In my latest video I answer this question: ‘Why is Melchizedek so important to the author of Hebrews? What’s the biblical-theological significance of Jesus being a priest after the order of Melchizedek?’
Alastair Roberts (PhD, Durham University) writes in the areas of biblical theology and ethics, but frequently trespasses beyond these bounds. He participates in the weekly Mere Fidelity podcast, blogs at Alastair’s Adversaria, and tweets at @zugzwanged.
Hello Alastair. This is a subject which interests me, and I would like to hear what you have to say, but I find that having to watch a video takes more time than I like to spend. If the same information were presented in text form, it would probably take a quarter of the time to assimilate it. Please would you consider the possibility of posting the text of your talk as well as the video, if that’s not too much extra work, so that people have the choice as to which medium of communication they prefer to use. Thanks. AJ
There isn’t a text. I answer questions off the top of my head. It would take a lot longer to produce a transcript.

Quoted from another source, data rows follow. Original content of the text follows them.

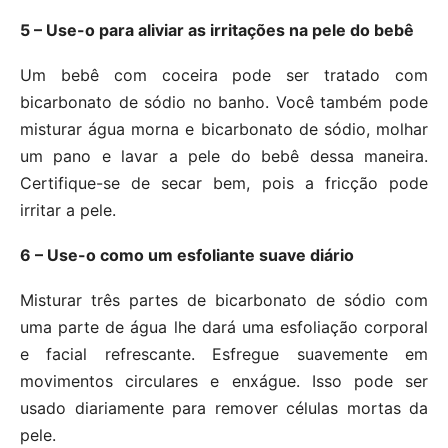
5 – Use-o para aliviar as irritações na pele do bebê
Um bebê com coceira pode ser tratado com
bicarbonato de sódio no banho. Você também pode
misturar água morna e bicarbonato de sódio, molhar
um pano e lavar a pele do bebê dessa maneira.
Certifique-se de secar bem, pois a fricção pode
irritar a pele.
6 – Use-o como um esfoliante suave diário
Misturar três partes de bicarbonato de sódio com
uma parte de água lhe dará uma esfoliação corporal
e facial refrescante. Esfregue suavemente em
movimentos circulares e enxágue. Isso pode ser
usado diariamente para remover células mortas da
pele.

OK, now I entirely understand. I’ll get back when I’ve watched the video.
Alastair – what do you make of the idea that Psalm 110 is in fact a coronation text, the induction of the Davidic kings into an order of Melchizedek? and of the possibly more controversial claims by Dr Margaret Barker about this Psalm and more generally, claiming that the Davidic kings were in fact priests in some sense, and were “born from above” and became sons of the LORD at their coronation in the Holy of Holies?
Toward the end of the podcast you briefly allude to Melchizedek’s typological fulfillment in Christ, with regard to his role as a priest who brings bread and wine to Abraham when he blesses him. Would you say this anticipates the eucharist? I have in mind something akin to the sacramental typology of I Cor. 10, where Paul connects Baptism and the Lord’s Supper with the crossing of the Red Sea and the spiritual food and drink that sustained Israel in the wilderness.
Some theologians I’ve read maintain that the order of Melchizedek’s priesthood was of universal scope, the original priestly office, which was exercised by other God fearers, such as Jethro, the priest of Midian. Any thoughts on that?
Yes, I think it does anticipate the Eucharist in some ways. Peter Leithart has written about this in Blessed Are The Hungry, if memory serves.
I would see Melchizedek’s work functioning in a manner akin to Noah’s priestly offerings.